Prof. Cathie Jo Martin to Have Article Published in “World Politics”

Prof. Cathie Jo Martin and Duane Swank wrote “Gonna Party Like It’s 1899: Party Systems and the Origins of Varieties of Coordination.” It will appear in World Politics during the month of January 2011. Prof. Martin has presented this at various different locations throughout the world:

NordWel/REASSESS Summer Institute at the Centre for Welfare State Research, University of Southern Denmark (August 17, 2010)

Meeting of the Council for European Studies, Montreal, Canada (April 17, 2010)

Politics Department, Warwick University, Coventry, UK (March 10, 2010)

Business History Seminar, Harvard Business School, Boston, MA (November 16, 2009)

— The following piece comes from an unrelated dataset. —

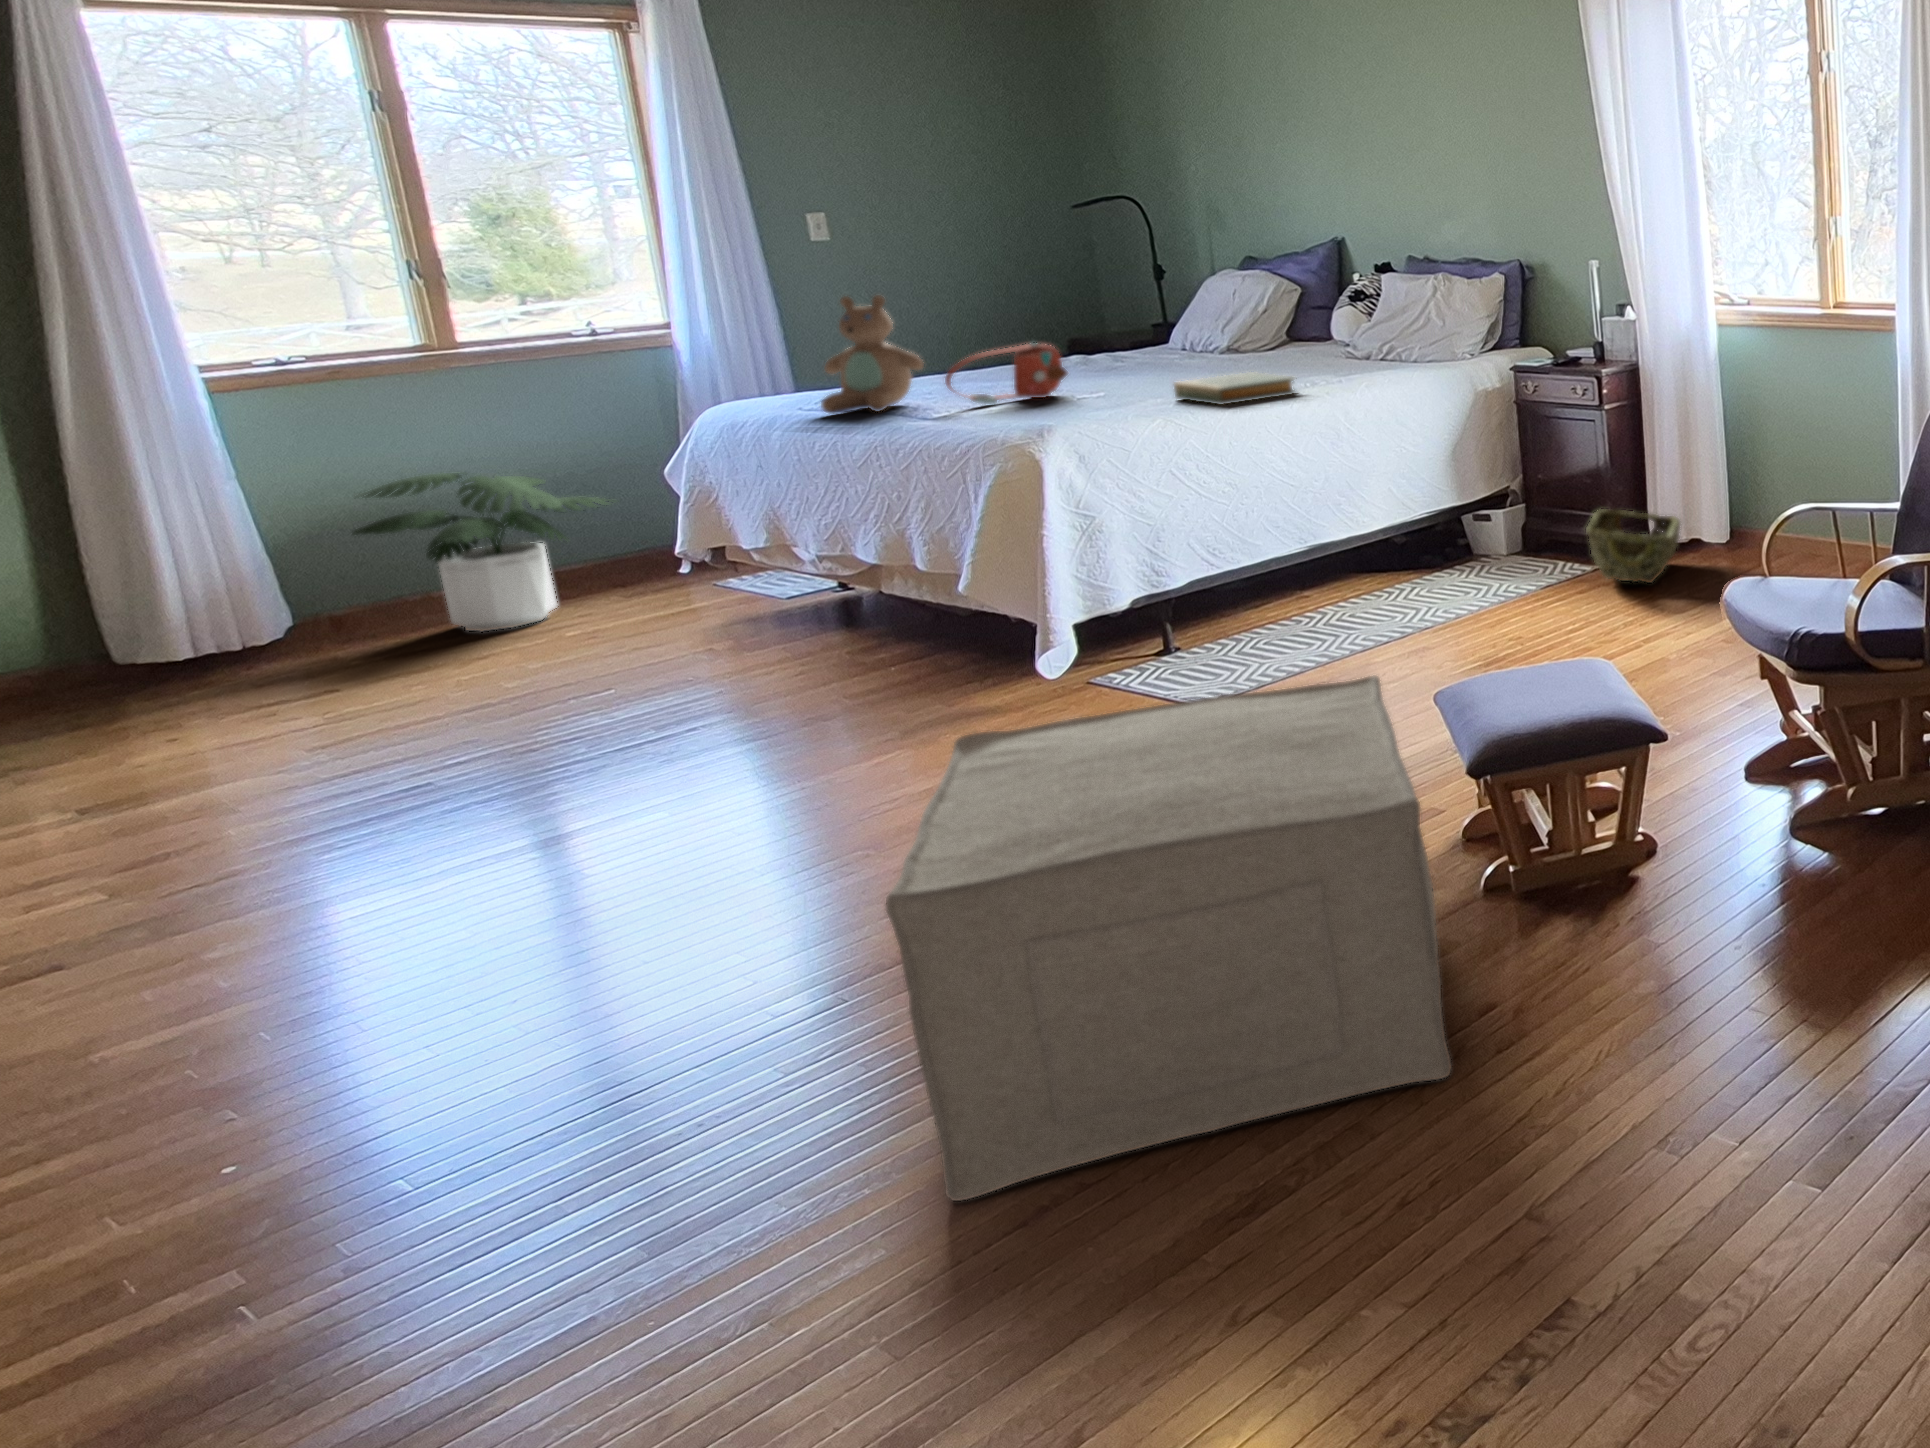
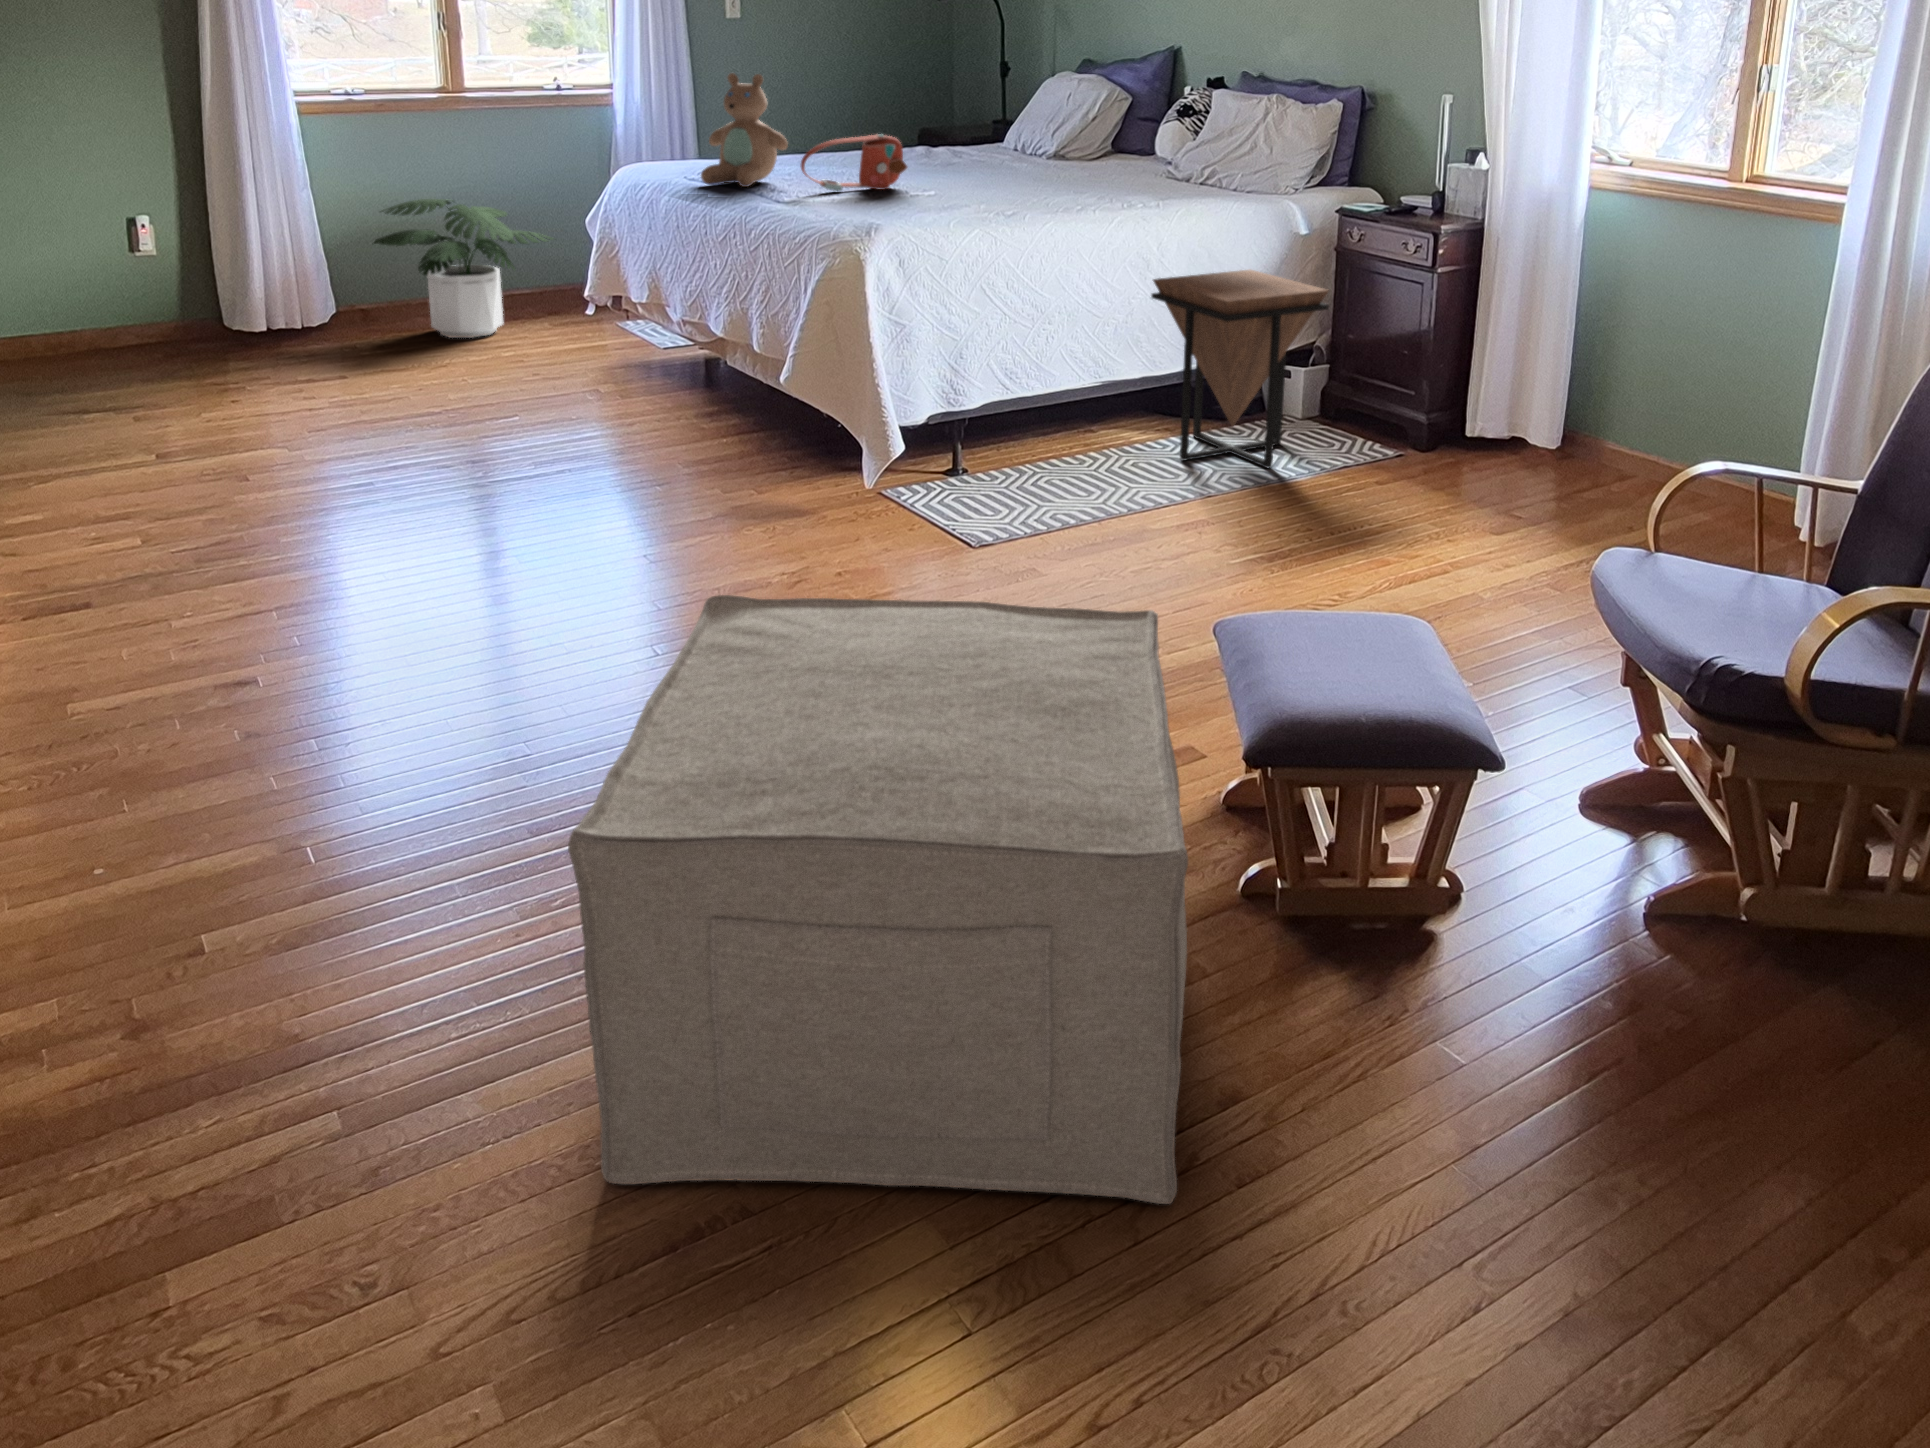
hardback book: present [1174,372,1295,405] -> none [998,186,1119,220]
side table: none [1342,430,1512,609] -> present [1151,270,1329,468]
woven basket: present [1586,509,1680,583] -> none [1399,383,1507,481]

Here you can find the abstract to the article:

GONNA PARTY LIKE IT’S 1899: PARTY SYSTEMS AND THE ORIGINS OF VARIETIES OF COORDINATION

BY CATHIE JO MARTIN AND DUANE SWANK

This paper explores the origins of peak employers’ associations to understand why countries produce highly-centralized macro-corporatist groups, weaker national associations but stronger industry-level groups, or highly-fragmented pluralist associations.  We suggest that the structure of partisan competition played a vital causal role in the development and evolution of these peak associations.  The leadership for peak employers’ association development came from business-oriented party activists and bureaucrats, who sought both to advance industrial development policy and to solve specific problems of political control.  Business-oriented party leaders and bureaucrats in both pre-democratic and democratic regimes feared the rising tide of democracy and labor activism, and viewed employer organization as a useful tool for political control, to secure parliamentary advantage, and to serve as a societal counterweight to working class activism.  Because leadership for association-building came from the state, the political rules of the game were crucial to outcomes.  The structure of party competition and state centralization shaped incentives for strategic coordination for both political actors and employers.  Dedicated business parties were more likely to develop in countries with multiparty systems and limited federal power-sharing than in countries with two-party systems and federalism: in a multiparty context where no single party was likely to gain power, each party had an incentive to cooperate with other social groups.  Moreover, business-oriented party leaders and bureaucrats in multiparty systems were motivated to delegate policy-making authority to coordinated societal channels for industrial relations, because they anticipated that employers would win more in these channels than in parliamentary settings where the center and left could form a coalition against the right.  Again, centralized party systems were more likely than federal ones to develop a dedicated national business party that transcended regional cleavages and to retain a strong role for the state in the governance of industrial relations.